Nella sua analisi dei Vangeli egli non teme di affrontare secondo la sua prospettiva la figura di Gesù, a partire dalla sua nascita considerata “illegittima” (a differenza di altri ebrei che non escludono l’azione dello Spirito Santo nelle nascite di personaggi straordinari). Ascolta i suoi discorsi e le sue parabole, segue le sue azioni miracolose, è convinto che come rabbì fosse sposato, cerca di penetrare nella sua anima quando sulla croce lancia l’appello a Dio muto e lontano («Dio mio, Dio mio, perché mi hai abbandonato?»). Suggestiva è la libera interpretazione del gesto della donna che cosparge di profumo di nardo i piedi di Gesù e li asciuga coi suoi capelli (Giovanni 12,3): secondo Ben-Chorin, si avrebbe non tanto un rimando alla futura sepoltura di Cristo, bensì alla sua elezione a «nuovo Abramo», padre nella fede. Questa lettura viene giustificata sulla base di un commento giudaico al libro della Genesi ove il patriarca biblico viene comparato a una fiala di profumo prezioso che viene aperta perché espanda la sua fragranza aromatica su tutta la terra e sui popoli.

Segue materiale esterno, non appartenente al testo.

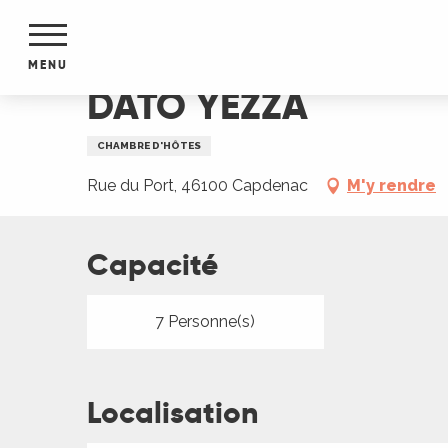
Aller
Accueil
DATO YEZZA
au
contenu
MENU
principal
DATO YEZZA
NTS
MENTS
CHAMBRE D'HÔTES
S
URS
Rue du Port, 46100 Capdenac
M'y rendre
Capacité
du Lot
dans
s le
7 Personne(s)
Localisation
e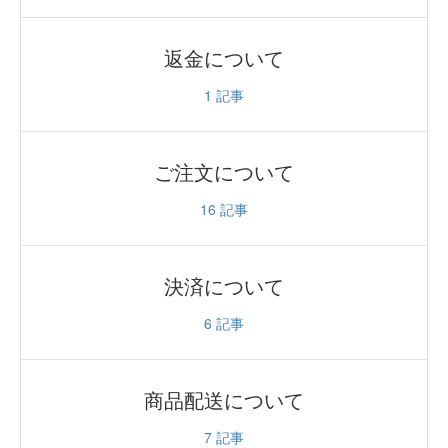
返金について
1
記事
ご注文について
16
記事
決済について
6
記事
商品配送について
7
記事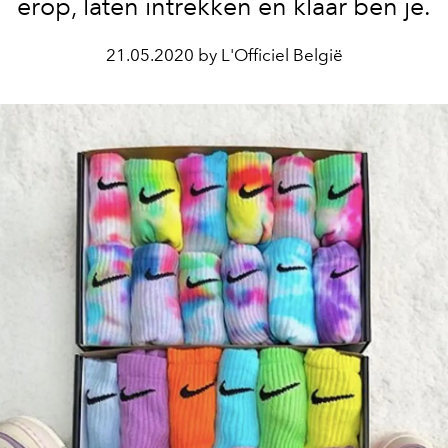
erop, laten intrekken en klaar ben je.
21.05.2020 by L'Officiel België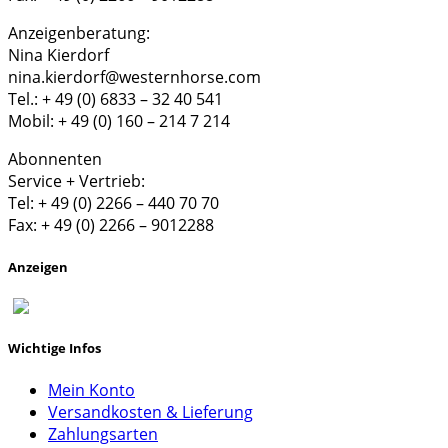
Anzeigenberatung:
Nina Kierdorf
nina.kierdorf@westernhorse.com
Tel.: + 49 (0) 6833 – 32 40 541
Mobil: + 49 (0) 160 – 214 7 214
Abonnenten
Service + Vertrieb:
Tel: + 49 (0) 2266 – 440 70 70
Fax: + 49 (0) 2266 – 9012288
Anzeigen
Wichtige Infos
Mein Konto
Versandkosten & Lieferung
Zahlungsarten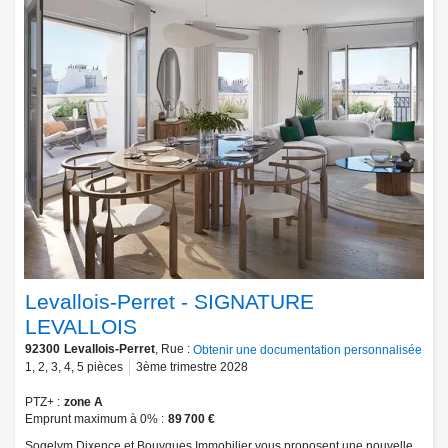
Levallois-Perret - SIGNATURE
LEVALLOIS
92300
Levallois-Perret
, Rue :
Obtenir une documentation personnalisée
1
,
2
,
3
,
4
,
5
pièces
3ème trimestre 2028
PTZ+
zone A
Emprunt maximum à 0%
89 700 €
Sogelym Dixence et Bouygues Immobilier vous proposent une nouvelle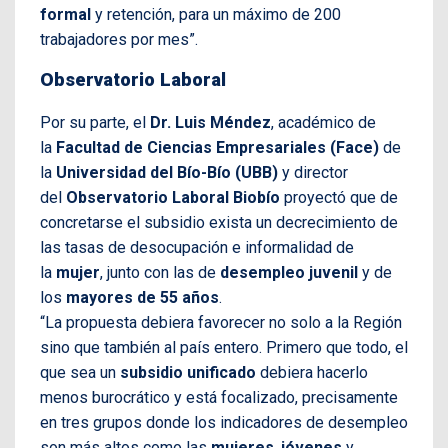
formal
y retención, para un máximo de 200
trabajadores por mes”.
Observatorio Laboral
Por su parte, el
Dr. Luis Méndez
, académico de
la
Facultad de Ciencias Empresariales (Face)
de
la
Universidad del Bío-Bío (UBB)
y director
del
Observatorio Laboral Biobío
proyectó que de
concretarse el subsidio exista un decrecimiento de
las tasas de desocupación e informalidad de
la
mujer
, junto con las de
desempleo juvenil
y de
los
mayores de 55 años
.
“La propuesta debiera favorecer no solo a la Región
sino que también al país entero. Primero que todo, el
que sea un
subsidio unificado
debiera hacerlo
menos burocrático y está focalizado, precisamente
en tres grupos donde los indicadores de desempleo
son más altos como las
mujeres
,
jóvenes
y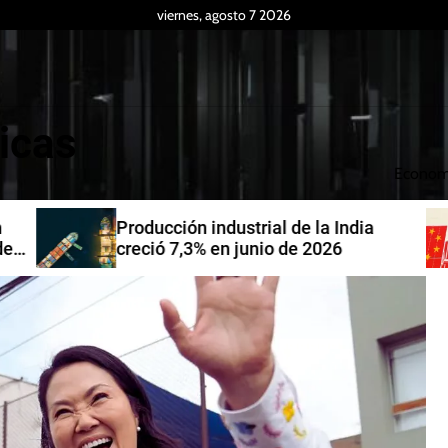
viernes, agosto 7 2026
icas
Econom
Producción industrial de la India
de
creció 7,3% en junio de 2026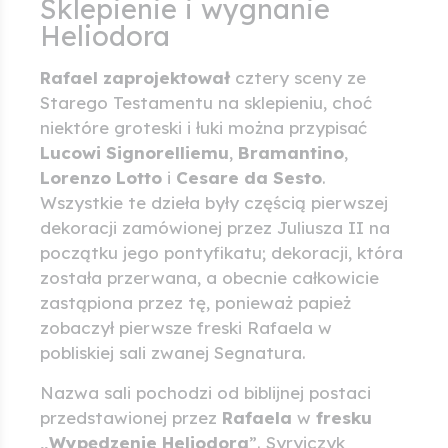
Sklepienie i wygnanie
Heliodora
Rafael zaprojektował
cztery sceny ze
Starego Testamentu na sklepieniu, choć
niektóre groteski i łuki można przypisać
Lucowi Signorelliemu
,
Bramantino
,
Lorenzo Lotto
i
Cesare da Sesto
.
Wszystkie te dzieła były częścią pierwszej
dekoracji zamówionej przez Juliusza II na
początku jego pontyfikatu; dekoracji, która
została przerwana, a obecnie całkowicie
zastąpiona przez tę, ponieważ papież
zobaczył pierwsze freski Rafaela w
pobliskiej sali zwanej Segnatura.
Nazwa sali pochodzi od biblijnej postaci
przedstawionej przez
Rafaela
w
fresku
„Wypędzenie Heliodora
”. Syryjczyk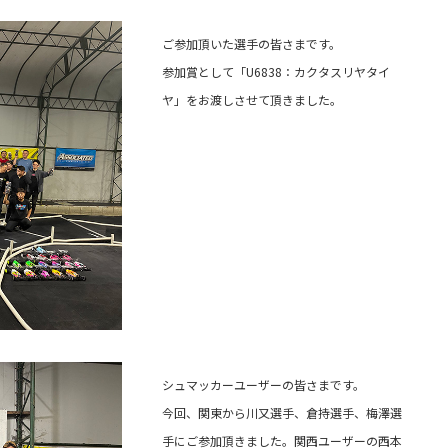
ご参加頂いた選手の皆さまです。
参加賞として「U6838：カクタスリヤタイ
ヤ」をお渡しさせて頂きました。
シュマッカーユーザーの皆さまです。
今回、関東から川又選手、倉持選手、梅澤選
手にご参加頂きました。関西ユーザーの西本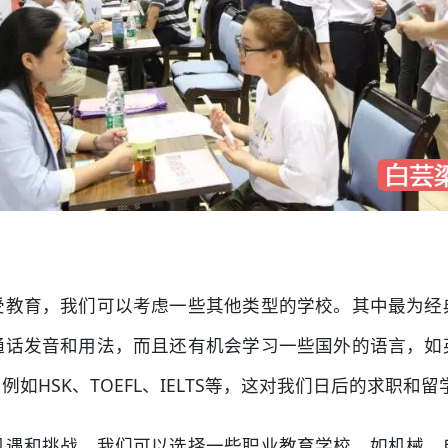
受教育，我们可以考虑一些其他类型的学校。其中最为经
通话发音和用法，而且还有机会学习一些国外的语言，如
HSK、TOEFL、IELTS等，这对我们日后的求职和
机遇和挑战，我们可以选择一些职业教育学校，如机械、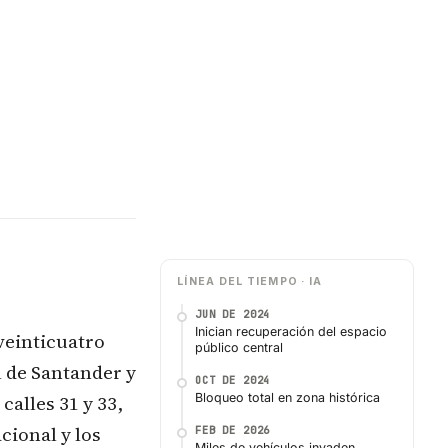
LÍNEA DEL TIEMPO · IA
JUN DE 2024
Inician recuperación del espacio
 veinticuatro
público central
al de Santander y
OCT DE 2024
alles 31 y 33,
Bloqueo total en zona histórica
cional y los
FEB DE 2026
Miles de vehículos invaden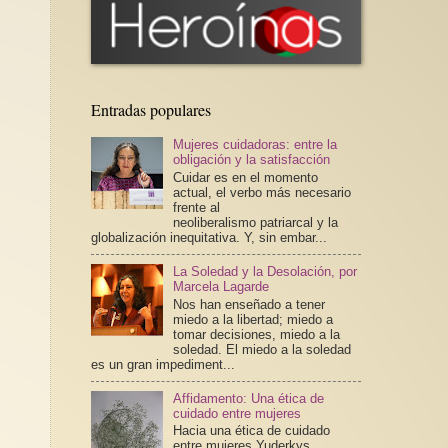
Entradas populares
Mujeres cuidadoras: entre la
obligación y la satisfacción
Cuidar es en el momento
actual, el verbo más necesario
frente al
neoliberalismo patriarcal y la
globalización inequitativa. Y, sin embar...
La Soledad y la Desolación, por
Marcela Lagarde
Nos han enseñado a tener
miedo a la libertad; miedo a
tomar decisiones, miedo a la
soledad. El miedo a la soledad
es un gran impediment...
Affidamento: Una ética de
cuidado entre mujeres
Hacia una ética de cuidado
entre mujeres Yuderkys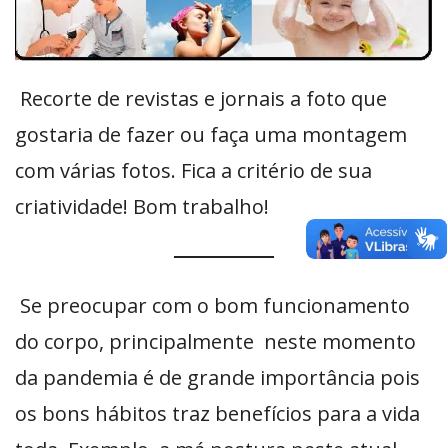
Recorte de revistas e jornais a foto que
gostaria de fazer ou faça uma montagem
com várias fotos. Fica a critério de sua
criatividade! Bom trabalho!
Se preocupar com o bom funcionamento
do corpo, principalmente neste momento
da pandemia é de grande importância pois
os bons hábitos traz benefícios para a vida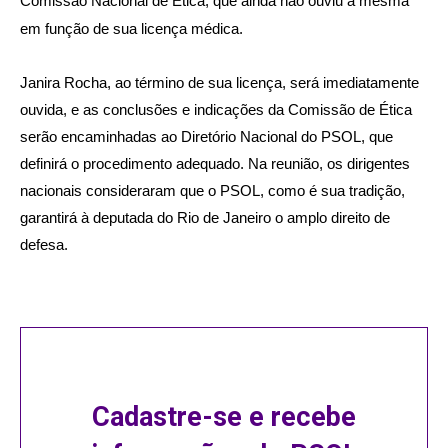
Comissão Nacional de Ética, que ainda não ouviu a mesma
em função de sua licença médica.
Janira Rocha, ao término de sua licença, será imediatamente
ouvida, e as conclusões e indicações da Comissão de Ética
serão encaminhadas ao Diretório Nacional do PSOL, que
definirá o procedimento adequado. Na reunião, os dirigentes
nacionais consideraram que o PSOL, como é sua tradição,
garantirá à deputada do Rio de Janeiro o amplo direito de
defesa.
Cadastre-se e recebe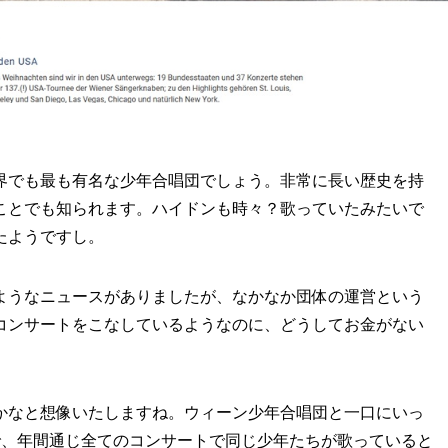
界でも最も有名な少年合唱団でしょう。非常に長い歴史を持
ことでも知られます。ハイドンも時々？歌っていたみたいで
たようですし。
ようなニュースがありましたが、なかなか団体の運営という
コンサートをこなしているようなのに、どうしてお金がない
かなと想像いたしますね。ウィーン少年合唱団と一口にいっ
で、年間通じ全てのコンサートで同じ少年たちが歌っていると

Infine, più fondata è la reinterpretazione dell’ultima cena eucaristica di Gesù, ripresa nella sua dimensione di comunione tra cristiani ed ebrei: «Quando io nel banchetto pasquale giudaico sollevo il calice e spezzo il pane azzimo, faccio quello che Gesù ha fatto e so di essergli più vicino di qualche cristiano che celebra il mistero dell’eucaristia in modo del tutto staccato dalla sua origine ebraica».